C’è certamente qualcosa di inquietante nel meccanismo avviato proprio ieri con il nuovo redditometro. Con un click, 128 banche dati hanno già avviato tra loro, al ritmo di 20.200 informazioni al secondo, una conversazione che riguarda ciascuno di noi, contribuenti inermi davanti all’efficienza informatica che tutto conosce.
In qualche remoto luogo del Fisco, tra schermi luminescenti, stampanti inesorabili e camici bianchi, già da qualche ora sta formandosi un elenco di nomi e cognomi, di codici fiscali e di identità cui nessuna legge sulla
privacy garantisce l’anonimato (e questo è il vero rischio, perché se ci sarà un errore, altro che wikileaks...).
Il contribuente onesto non ha nulla da temere, ci viene detto. Giusto, ma ugualmente ci si interroga in famiglia: ma quell’acquisto dell’impianto d’aria condizionata fatto nel 2009, incrociato con l’abbonamento per vedere in tv le partite di Champions, mica farà scattare qualche sospetto nel nuovo infallibile cervellone, dal non rassicurante nome Serpico, come il poliziotto?
In un Paese in cui solo una percentuale infima delle dichiarazioni infedeli viene scovato e sanzionato, basta poco per mettere in allarme. “Non ci sarò anch’io tra i 35 mila che verranno torchiati?”
35 mila sembra un gran numero, mentre è solo una parte infinitamente piccola rispetto alla platea dei soli furbetti del fisco, che sono centinaia di migliaia. Ciascun furbetto pecca in proporzione, naturalmente. Anche un migliaio di euro pagati o incassati in nero sono evasione. E il primo passo dell’Agenzia delle Entrate punta a un introito di circa 25 mila euro pro capite tra i 35 mila individuati. La gradualità è insomma la caratteristica di questa nuova metodologia, anche per dare il tempo a tutti di riflettere e cambiare.

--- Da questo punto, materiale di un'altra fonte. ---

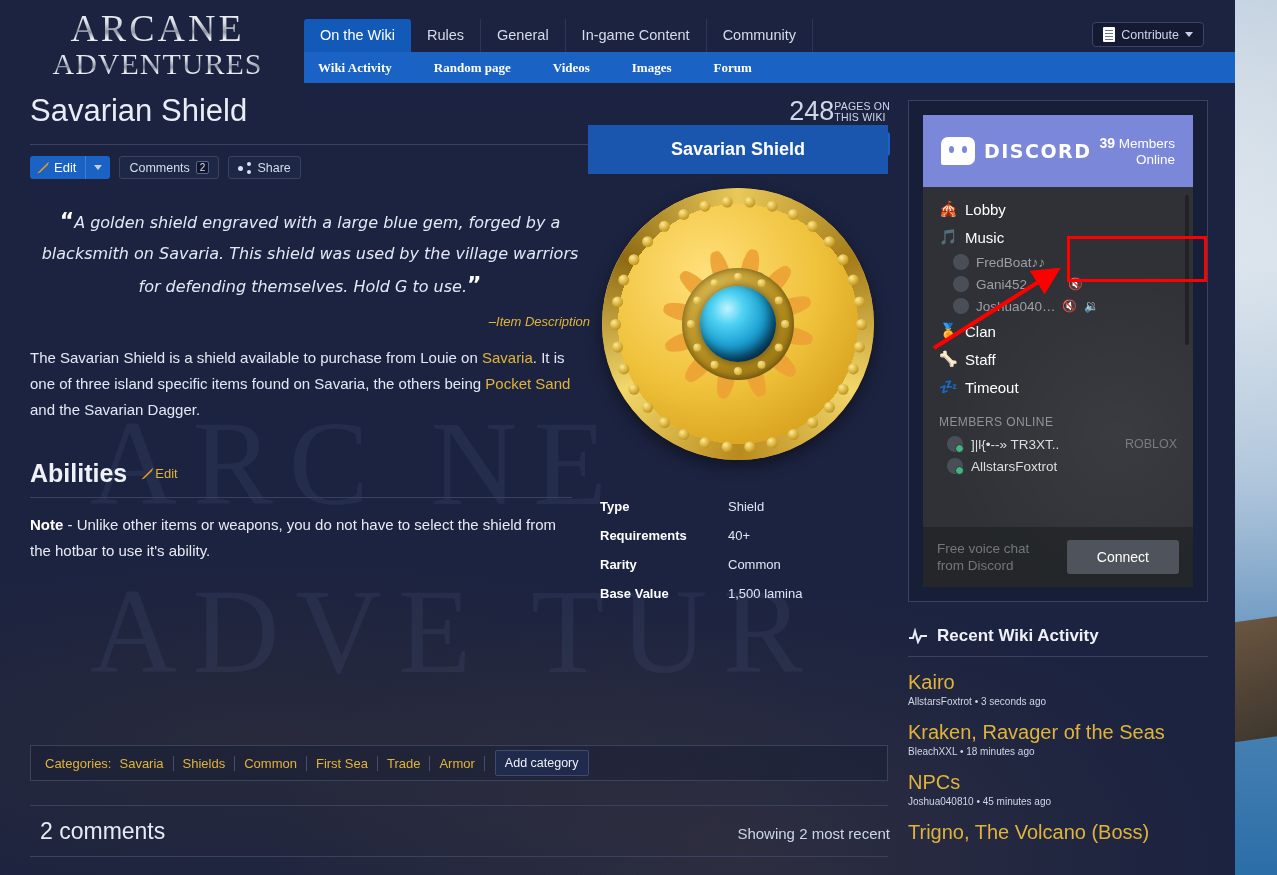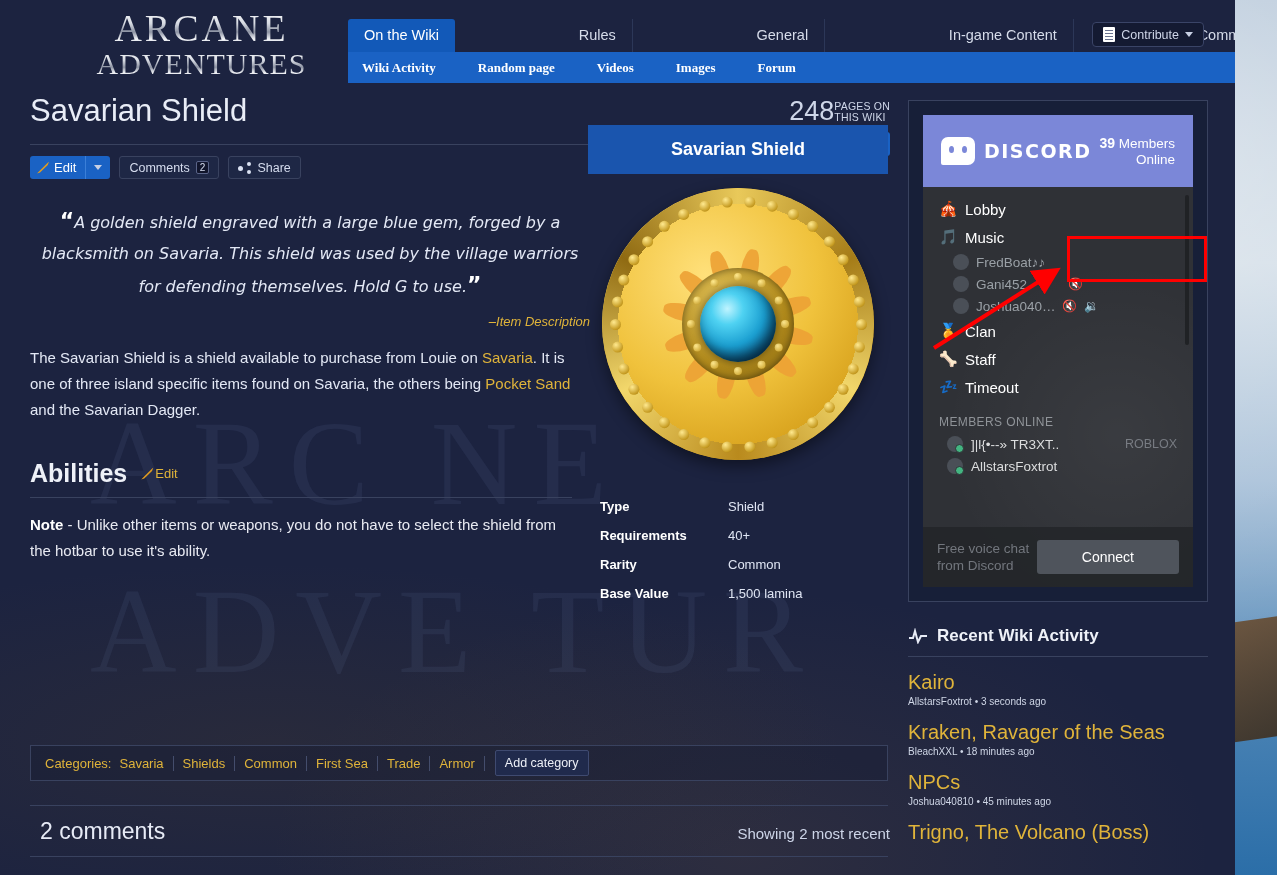"ARCANE" header.site-head { margin-left: 44px -> none }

Prendiamo dunque la novità per quello che è. Un (tardivo) test per modernizzare la macchina dello Stato. Tra l’altro, ce n’è già stato uno, e non è andato molto bene, se è vero che il precedente redditometro (molto sociologico e poco tecnologico) ha dato l’irrisorio risultato di 30 milioni di imposte scovate.
Stavolta, si è messa in campo la tecnologia più avanzata, e in fondo era ora che lo Stato usasse il progresso che qualsiasi impresa, ha da tempo introdotto nel suo processo produttivo.
Non c’era davvero ragione perché l’informatica, la grande rivoluzione dell’ultimo cinquantennio, non dovesse essere messa al servizio della correttezza fiscale.
A quando l’uso del computer per realizzare il più efficace (e più invocato) tra i metodi di trasparenza fiscale: l’avvio del conflitto di interessi tra contribuenti, per cui io non chiedo la fattura senza Iva, perché voglio scaricarne l’importo?
Ma c’è comunque qualcosa di molto positivo nell’operazione in cui Attilio Befera, il dominus del fisco italiano, si gioca la reputazione (non più la carriera, perché gli è stato già prorogato l’incarico oltre le norme vigenti).
È il fatto che con il redditometro parta, o dovrebbe partire, anche una gigantesca operazione di dialogo tra lo Stato e i cittadini.
L’operazione prevede infatti due diversi livelli di contraddittorio tra i funzionari che avrebbero scoperto l’evasione e il presunto evasore.
Se l’impianto di aria condizionata è stato pagato con i risparmi sulle vacanze e l’abbonamento a Sky è stato regalato dal nonno non convivente, dovrebbe bastare spiegarlo e il funzionario archivierà il sospetto che era scaturito da un reddito familiare modesto, ben testimoniato da bollette risparmiose e dall’uso solo simbolico del bancomat.
Magari non andrà proprio tutto così liscio, ma certo è importante che il fisco abbandoni il cipiglio del passato, quando si diceva soltanto: paga e, se vuoi perdere altri soldi, fai ricorso.
Ci raccontano di Paesi delle meraviglie, in cui i commercialisti soffrono ma il ministero delle Finanze ti manda a casa il 740 già precompilato, o l’assegno per il rimborso (subito, non tra dieci anni, e senza interessi). I Paesi in cui puoi telefonare o chattare su Facebook con il “tuo” funzionario. Che ha una faccia, che puoi guardare negli occhi.
C’è una scienza economica nuova che si chiama “economia comportamentale” che pare stia dando ottimi frutti nell’Inghilterra di Cameron, proprio nei rapporti Stato-cittadini.
È basata sul principio che “se vuoi che qualcuno faccia una cosa utile per te, devi rendergliela facile da fare”.
Un bel motto, nel Paese che ama tanto complicarti la vita.